(Dataset entries)

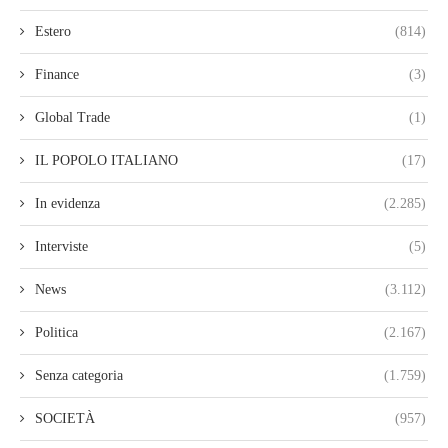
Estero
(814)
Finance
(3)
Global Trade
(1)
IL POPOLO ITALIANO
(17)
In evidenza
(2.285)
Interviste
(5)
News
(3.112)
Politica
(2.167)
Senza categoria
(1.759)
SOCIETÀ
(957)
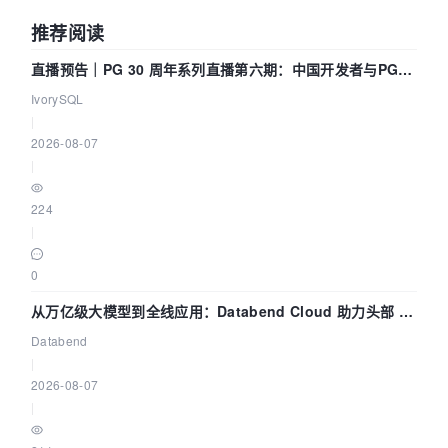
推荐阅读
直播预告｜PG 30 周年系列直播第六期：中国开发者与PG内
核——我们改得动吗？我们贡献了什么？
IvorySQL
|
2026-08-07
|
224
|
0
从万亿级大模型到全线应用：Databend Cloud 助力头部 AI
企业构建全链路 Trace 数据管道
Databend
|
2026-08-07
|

■ **Job item**: Could you set down every record above word for word, leaving out the pictures?

■ **Response to the task**:
Estero
(814)
Finance
(3)
Global Trade
(1)
IL POPOLO ITALIANO
(17)
In evidenza
(2.285)
Interviste
(5)
News
(3.112)
Politica
(2.167)
Senza categoria
(1.759)
SOCIETÀ
(957)
推荐阅读
直播预告｜PG 30 周年系列直播第六期：中国开发者与PG内
核——我们改得动吗？我们贡献了什么？
IvorySQL
|
2026-08-07
|
224
|
0
从万亿级大模型到全线应用：Databend Cloud 助力头部 AI
企业构建全链路 Trace 数据管道
Databend
|
2026-08-07
|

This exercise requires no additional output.